Stadionwelt: Inwiefern wird es kritisch, wo es an der Ausbildung mangelt?
Lautenschlager: Durch die Fortbildung gibt es schon einige Fachkräfte an den Eisbahnen. In diesen Anlagen ist dies eine gute Basis für einen wirtschaftlichen und sicheren Betrieb. Aber es gibt auch noch Eisbahnen, an denen dies nicht so ist und das fehlende Fachwissen durchaus skeptisch zu sehen ist. Die Verantwortung für den Betrieb ist nicht zu unterschätzen. Ich denke da zum Beispiel an die bis zu mehreren Tonnen Ammoniak. Richtige Handlungsweisen im Notfall sind hier entscheidend. Ebenfalls müssen die Mitarbeiter Sicherheit haben im Umgang mit vielen hundert Besuchern, die sich in der Anlage gleichzeitig aufhalten. Der Mitarbeiter vor Ort ist meist der verantwortliche Vertreter des Betreibers. Die Übertragung der Betreiberverantwortung auf ihn wird meist in der Stellenbeschreibung geregelt.

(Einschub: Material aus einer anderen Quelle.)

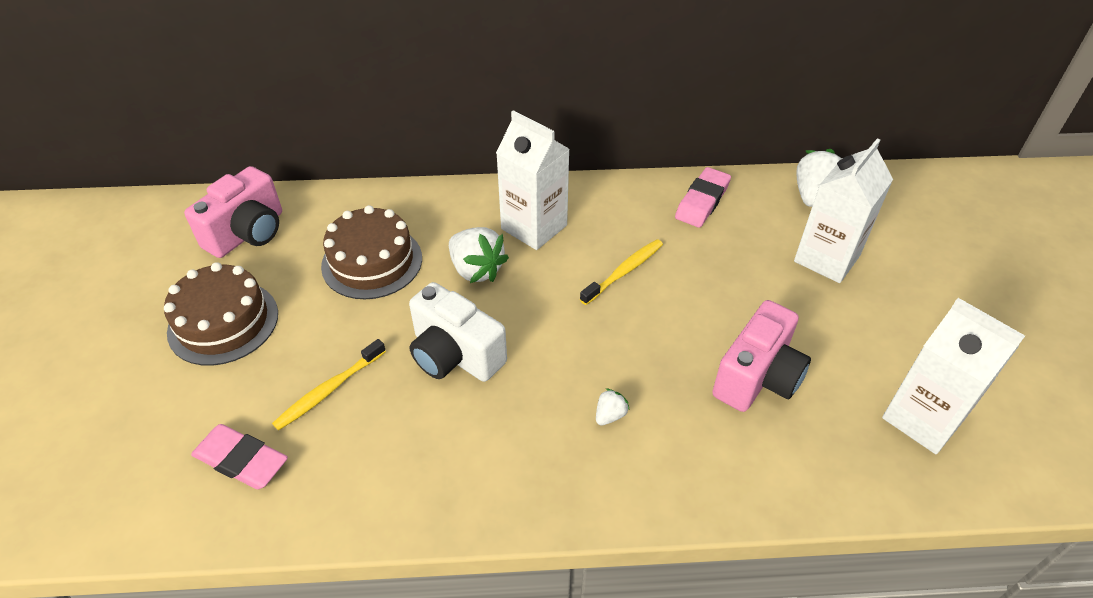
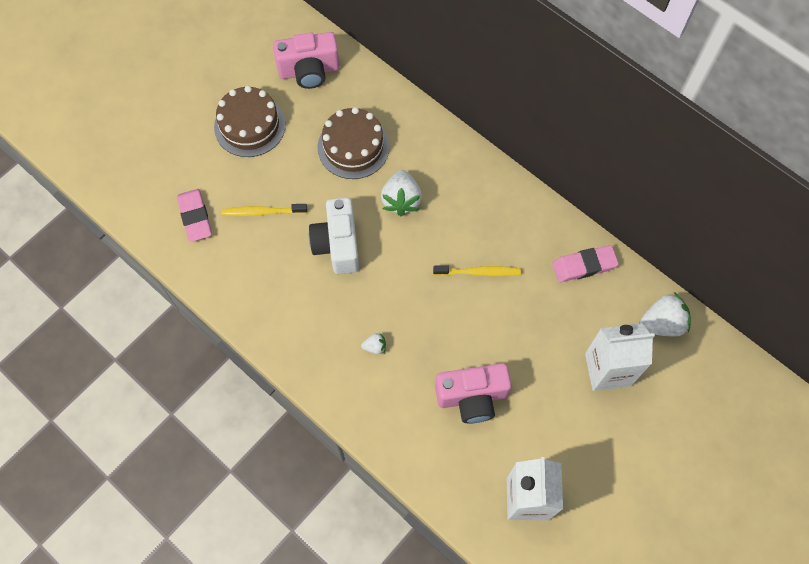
camera: 45 degrees right, 20 degrees up
(534, 227) = (463, 198): white carton -> none

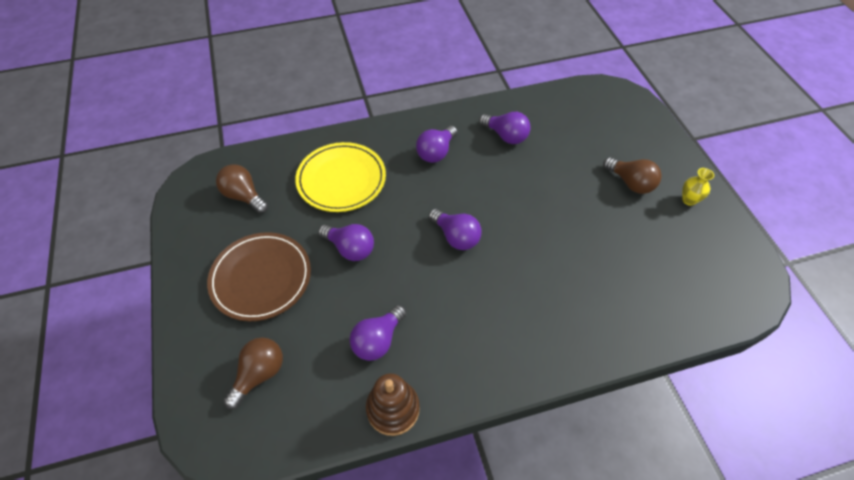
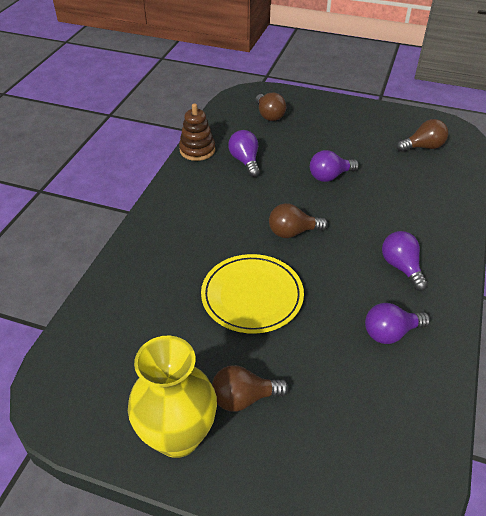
camera: 125 degrees right, 10 degrees down
(261, 278) = (338, 134): brown plate -> none
(341, 180) = (406, 197): yellow plate -> yellow plate (252, 296)
(456, 237) = (292, 232): purple light bulb -> brown light bulb
(689, 200) = (178, 436): yellow vase -> yellow vase, size x2.46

Stadionwelt: Wird diese Stelle hoch genug bewertet?
Lautenschlager: Da gibt es durchaus Defizite. Meist sind die Eisbahnen in kommunaler Hand, und die Bezahlung erfolgt nach den hierfür geltenden Tarifverträgen. Meist ist dies der TVöD. Das Problem ist, dass es in keiner Tariftabelle die Begrifflichkeit „Eismeister“ oder „Fachkraft für Eissportanlagen“ gibt. Zum Beispiel den Hausmeister gibt es aber. Es ist nicht selten, dass ein Hausmeister für eine Grundschule besser eingruppiert ist als der Eismeister in einem Eisstadion mit 5.000 Besucherplätzen und 3 Tonnen Ammoniak im Keller, der auch noch Bereitschaftsdienst absolvieren muss. Da geht das Thema Verantwortung und Entlohnung schon weit auseinander.

„Der Markt ist leer“

Stadionwelt: Und wie sieht es auf dem Stellenmarkt aus?
Lautenschlager: Der Markt ist leer. Mit dem diesjährigen Kurs und der wertvollen Unterstützung unserer Fachreferenten haben wir mittlerweile 110 Fachkräfte ausgebildet. Teilweise gibt es Eisbahnen, die schon 3 bis 4 Fachkräfte beschäftigen bzw. diese haben ausbilden lassen. Auf dem freien Markt ist hier praktisch nichts verfügbar. Verschärft wird die Lage durch den Umstand, dass schon seit einigen Jahren das Handwerk immer weniger Auszubildende hat. Eine handwerkliche Ausbildung wäre aber die optimale Voraussetzung für den Einstieg zur Arbeit an einer Eisbahn. Dies wird sich in den nächsten Jahren noch weiter verschärfen. Umso wichtiger wäre es, den Beschäftigten einer der Verantwortung leistungsgerechte Entlohnung zukommen zu lassen.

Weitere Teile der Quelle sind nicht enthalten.